## GIVEN TEXT
———

Example illustrating the estimated value of a possession through expected points, assuming reliable outcome probabilities (
This study represents a foundational proof-of-concept for the feasibility of reliably deriving such probabilities. The objective is not to deliver a deployable Expected Points metric but to rigorously document the methodological process, establish a performance benchmark and transparently identify the primary obstacles to creating such a model for rugby union. The aim is to provide the critical groundwork that will guide future research in the shift of the research paradigm in sports performance analysis in rugby union from descriptive statistical methods to predictive modelling techniques (Shmueli, 2010).
The successful development of an Expected Points metric in rugby union has the potential to provide practitioners with a standardised, universally interpretable framework to benchmark performance, enabling consistent evaluations and coherent comparisons of possession value across teams and match scenarios. The quantification of scoring probabilities across a range of contextual factors could help coaches adapt tactics, exploit opponent weaknesses, prioritise specific strategies and make more informed decisions on play selection. The analysis of Expected Points fluctuations between plays could indicate how a team’s actions affect their scoring chances. Coaching practices could be informed by a detailed evaluation of a team’s over- or under-performance relative to the Expected Points value of particular contexts. Player performance analysis could also gain greater consistency with the evaluation of individual actions based on their relative contribution to the team’s overall Expected Points.

———

## DATASET CONTENT
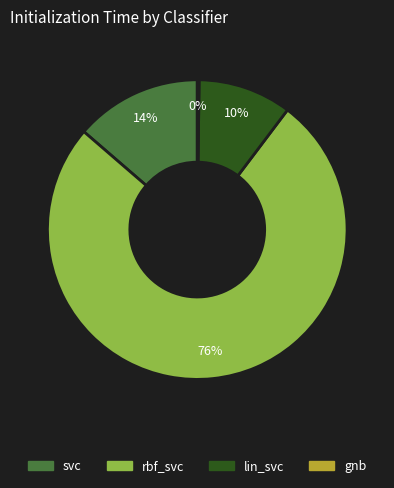

Is the sum of rbf_svc and lin_svc greater than half?

Yes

———

## PROBLEM SET
1. According to the passage on Expected Points in rugby union, what does the study say its objective is not?
2. Print everything from "Example illustrating the" down to "techniques (Shmueli, 2010)." in the passage on Expected Points in rugby union.

## RESPONSES TO THE EXERCISE
1. To deliver a deployable Expected Points metric.

2.
Example illustrating the estimated value of a possession through expected points, assuming reliable outcome probabilities (
This study represents a foundational proof-of-concept for the feasibility of reliably deriving such probabilities. The objective is not to deliver a deployable Expected Points metric but to rigorously document the methodological process, establish a performance benchmark and transparently identify the primary obstacles to creating such a model for rugby union. The aim is to provide the critical groundwork that will guide future research in the shift of the research paradigm in sports performance analysis in rugby union from descriptive statistical methods to predictive modelling techniques (Shmueli, 2010).